Which Snowboard Base is Best For You? Extruded or Sintered
A slow base is the bane of a snowboarder’s existence. It’s the difference between doing the shuffle-n-scoot on the flats or blazing by everyone like they’re standing still. What is the secret behind superior glide? Fast versus last isn’t the whole story.
The relationship between a snowboard base and snow is about interaction between the base and water, according to Salomon engineer Henri Rancon. “When a snowboard glides on the snow, some energy is lost through friction, and the kinetic energy becomes heat,” Rancon says. “This heat melts the snow into a really thin layer of water, and the base glides on this water layer.”
That’s how they glide, but which base is best to ride?
An Extruded Base Is A Carefree Base
If you want the ability to repair your own deck after casing it down concrete steps or schralping a shark-studded snowfield, then you likely want a board with an extruded base. They are cheaper to make, require less maintenance, and are easier to repair. Made by melting down polyethylene (a dense, abrasion resistant thermoplastic with low friction properties) pellets and then applying pressure, extruded bases are slower, hold less wax, and are less abrasion resistant than sintered bases. But that doesn’t mean they don’t have their place.

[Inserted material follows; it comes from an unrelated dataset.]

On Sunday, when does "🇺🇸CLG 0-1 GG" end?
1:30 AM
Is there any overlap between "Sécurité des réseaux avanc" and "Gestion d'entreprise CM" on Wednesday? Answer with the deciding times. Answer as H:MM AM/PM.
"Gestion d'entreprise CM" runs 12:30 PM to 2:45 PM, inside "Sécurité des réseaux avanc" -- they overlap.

According to Palmer Snowboards engineer Martin Mitterer, “It makes no sense to sell a sintered, high-speed base to a customer who only rides 3 times a year and doesn’t wax his board. He would have much more fun with an extruded ‘carefree’ base which runs ok without waxing it in almost every condition.”
A Sintered Base Is A Performance
If you’re a competitive or speed-obsessed rider who waxes all the time and lets the pros do the repair work, than a sintered base is the ticket. Sintered bases are higher maintenance and more expensive, but faster and more durable when cared for properly. Rather than melting polyethylene pellets together (extrusion), sintered bases are manufactured by crushing the pellets together under high pressure. This makes a sintered base more porous for maximum wax absorption, and more abrasion-resistant.
Base additives can also boost glide. For Palmer’s 7200 sintered base (7200 is the molecular weight of polyethylene), graphite is added to the mix during the sintering process, hardens the plastic, and decreases base friction. Similarly, Salomon adds the mineral zeolite during the sintering process for their high-end boards to increase thermic conductivity, so more heat is absorbed by the base, resulting in better glide.
“Your base will be fast, or not, due to three things: the material, the transformation, and your wax job,” says Rancon. Transformation refers to how the base is treated near the end of production. Many companies belt grind their boards to keep costs low. But Salomon stone grinds all their boards, which is why they’ve gotten a rep for fast bases, according to Alex Warburton, Salomon’s Product Line Manager. The resulting base structure (tiny diamonds) helps melt the snow and distribute it in small drops. The drops act like ball bearings, preventing suction and reducing friction.
The final layer is wax, and that is up to you. You can buy the fastest, most tricked out base around, but if you don’t wax it, you’ll still be dragging knuckles across the flats.